The Entrenchment of MEV

MEV professionalized in 2022. Yes, there are still anonymous developers roaming the dark forest, but it is today regarded as the playground of the world’s most skilled traders. Flashbots, the leading character in the MEV tale, become even more successful in 2022 with the change to PoS (nearly 90 percent of Ethereum validators are running MEV-boost). Yet with this success also came a recognition of the centralization and censorship concerns from this market design.

The current state of affairs, with Flashbots acting as a trusted middleman, cannot be sustained. What is apparent, as we discovered in our deep dive last week, is that the MEV arena will migrate away from Ethereum and onto a separate network capable of balancing the benefits of MEV profit extraction with the need to democratize and decentralize that market.

SUAVE, a whole new blockchain enabling block construction on any chain, is Flashbots’ response. It’s ambitious, but not different to rival initiatives to limit MEV extraction from CoW Protocol through batch auctions, or Chainlink’s Fair Sequencing Service. All agree that transaction sequencing is critical to maintaining blockchain credibility and limiting rent extraction.

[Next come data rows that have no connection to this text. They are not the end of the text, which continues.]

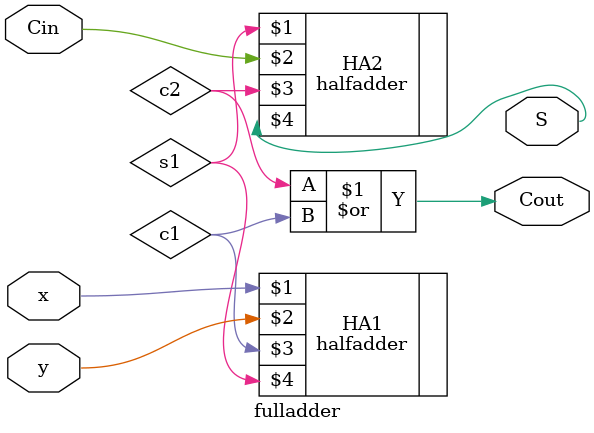
<source format=v>
`timescale 1ns / 1ps


module fulladder(x, y, Cin, S, Cout);
input x, y, Cin;
output S, Cout;
wire c1, s1, c2;

halfadder HA1(x, y, c1, s1);
halfadder HA2(s1, Cin, c2, S);

assign Cout = c2 | c1;

endmodule

</source>
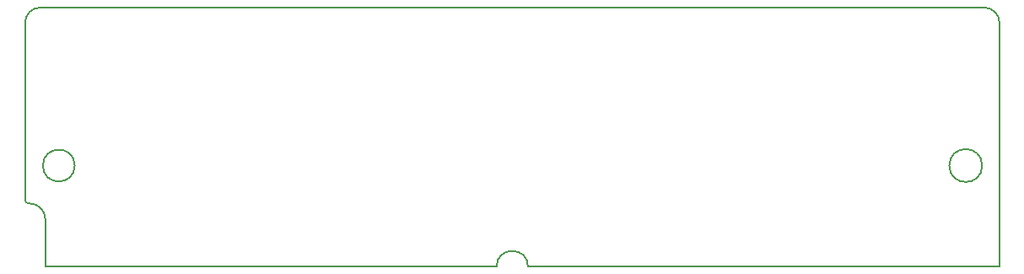
<source format=gm1>
G04 #@! TF.GenerationSoftware,KiCad,Pcbnew,(5.1.5-0-10_14)*
G04 #@! TF.CreationDate,2020-05-17T02:55:49-04:00*
G04 #@! TF.ProjectId,ROMSIMM,524f4d53-494d-44d2-9e6b-696361645f70,rev?*
G04 #@! TF.SameCoordinates,Original*
G04 #@! TF.FileFunction,Profile,NP*
%FSLAX46Y46*%
G04 Gerber Fmt 4.6, Leading zero omitted, Abs format (unit mm)*
G04 Created by KiCad (PCBNEW (5.1.5-0-10_14)) date 2020-05-17 02:55:49*
%MOMM*%
%LPD*%
G04 APERTURE LIST*
%ADD10C,0.150000*%
G04 APERTURE END LIST*
D10*
X169545000Y-127635000D02*
X169545000Y-103124000D01*
X73787000Y-122872500D02*
X73787000Y-127635000D01*
X168021000Y-101600000D02*
G75*
G02X169545000Y-103124000I0J-1524000D01*
G01*
X71755000Y-103124000D02*
G75*
G02X73279000Y-101600000I1524000J0D01*
G01*
X72136000Y-121285000D02*
G75*
G02X71755000Y-120904000I0J381000D01*
G01*
X72136000Y-121285000D02*
X72199500Y-121285000D01*
X76733200Y-117475000D02*
G75*
G03X76733200Y-117475000I-1600000J0D01*
G01*
X167817800Y-117475000D02*
G75*
G03X167817800Y-117475000I-1651000J0D01*
G01*
X73787000Y-127635000D02*
X119062500Y-127635000D01*
X122237500Y-127635000D02*
X169545000Y-127635000D01*
X71755000Y-120904000D02*
X71755000Y-103124000D01*
X72199500Y-121285000D02*
G75*
G02X73787000Y-122872500I0J-1587500D01*
G01*
X119062500Y-127635000D02*
G75*
G02X122237500Y-127635000I1587500J0D01*
G01*
X73279000Y-101600000D02*
X168021000Y-101600000D01*
M02*

</source>
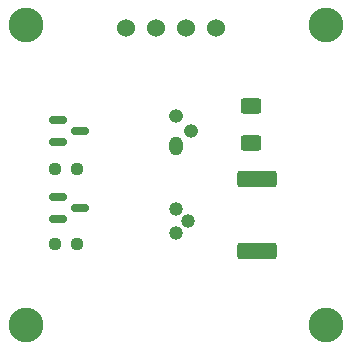
<source format=gbr>
%TF.GenerationSoftware,KiCad,Pcbnew,7.0.7*%
%TF.CreationDate,2023-10-31T17:39:05-05:00*%
%TF.ProjectId,Laser_Diode_Breakout,4c617365-725f-4446-996f-64655f427265,rev?*%
%TF.SameCoordinates,Original*%
%TF.FileFunction,Soldermask,Bot*%
%TF.FilePolarity,Negative*%
%FSLAX46Y46*%
G04 Gerber Fmt 4.6, Leading zero omitted, Abs format (unit mm)*
G04 Created by KiCad (PCBNEW 7.0.7) date 2023-10-31 17:39:05*
%MOMM*%
%LPD*%
G01*
G04 APERTURE LIST*
G04 Aperture macros list*
%AMRoundRect*
0 Rectangle with rounded corners*
0 $1 Rounding radius*
0 $2 $3 $4 $5 $6 $7 $8 $9 X,Y pos of 4 corners*
0 Add a 4 corners polygon primitive as box body*
4,1,4,$2,$3,$4,$5,$6,$7,$8,$9,$2,$3,0*
0 Add four circle primitives for the rounded corners*
1,1,$1+$1,$2,$3*
1,1,$1+$1,$4,$5*
1,1,$1+$1,$6,$7*
1,1,$1+$1,$8,$9*
0 Add four rect primitives between the rounded corners*
20,1,$1+$1,$2,$3,$4,$5,0*
20,1,$1+$1,$4,$5,$6,$7,0*
20,1,$1+$1,$6,$7,$8,$9,0*
20,1,$1+$1,$8,$9,$2,$3,0*%
G04 Aperture macros list end*
%ADD10O,1.200000X1.600000*%
%ADD11O,1.200000X1.200000*%
%ADD12C,2.946400*%
%ADD13C,1.192000*%
%ADD14RoundRect,0.249999X-1.425001X0.450001X-1.425001X-0.450001X1.425001X-0.450001X1.425001X0.450001X0*%
%ADD15C,1.524000*%
%ADD16RoundRect,0.237500X-0.250000X-0.237500X0.250000X-0.237500X0.250000X0.237500X-0.250000X0.237500X0*%
%ADD17RoundRect,0.150000X-0.587500X-0.150000X0.587500X-0.150000X0.587500X0.150000X-0.587500X0.150000X0*%
%ADD18RoundRect,0.250000X-0.625000X0.400000X-0.625000X-0.400000X0.625000X-0.400000X0.625000X0.400000X0*%
G04 APERTURE END LIST*
D10*
%TO.C,D1*%
X66986724Y-32327276D03*
D11*
X68256724Y-31057276D03*
X66986724Y-29787276D03*
%TD*%
D12*
%TO.C,V2*%
X54254724Y-47519276D03*
%TD*%
%TO.C,V1*%
X79654724Y-22119276D03*
%TD*%
D13*
%TO.C,D2*%
X66985640Y-39676580D03*
X67985640Y-38676580D03*
X66985640Y-37676580D03*
%TD*%
D12*
%TO.C,V3*%
X54253704Y-22119016D03*
%TD*%
%TO.C,V4*%
X79653699Y-47519016D03*
%TD*%
D14*
%TO.C,R1*%
X73844724Y-35117276D03*
X73844724Y-41217276D03*
%TD*%
D15*
%TO.C,Conn1*%
X70358000Y-22352000D03*
X67818000Y-22352000D03*
X65278000Y-22352000D03*
X62738000Y-22352000D03*
X62738000Y-22352000D03*
%TD*%
D16*
%TO.C,R4*%
X56745500Y-34290000D03*
X58570500Y-34290000D03*
%TD*%
D17*
%TO.C,Q1*%
X56984420Y-38542000D03*
X56984420Y-36642000D03*
X58859420Y-37592000D03*
%TD*%
D18*
%TO.C,R2*%
X73336724Y-28999276D03*
X73336724Y-32099276D03*
%TD*%
D16*
%TO.C,R3*%
X56745500Y-40640000D03*
X58570500Y-40640000D03*
%TD*%
D17*
%TO.C,Q2*%
X56983724Y-32007276D03*
X56983724Y-30107276D03*
X58858724Y-31057276D03*
%TD*%
M02*

</source>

Where are the cool, new DeFi apps?

It’s quite hard to point to a key DeFi breakthrough in 2021 that can match to the likes of the Uniswap launch (November 2018), Synthetix (January 2019), MakerDAO multi-collateral Dai (November 2019), Curve (January 2020), COMP farming (June 2020), or YFI governance distribution (July 2020). The most important and promising DeFi projects appear to have been initiated more than two years ago.

While not entirely incorrect, this viewpoint is exclusively focused on the app layer, or the end-user experience. It, in our opinion, undervalues DeFi since it considers it like Fin-Tech, which is simply a contemporary application wrapper for the existing banking system. The DeFi layer is larger than the app layer. It also contains an infrastructure layer and a market structure layer. And in those areas, there’s been an awful lot of improvement. In 2018, the present slot of DeFi applications was established on crypto infrastructure and market structure. While the industry spent 2022 studying and developing the next generation of DeFi infrastructure and market structure, more development is required before innovation can return to the app layer.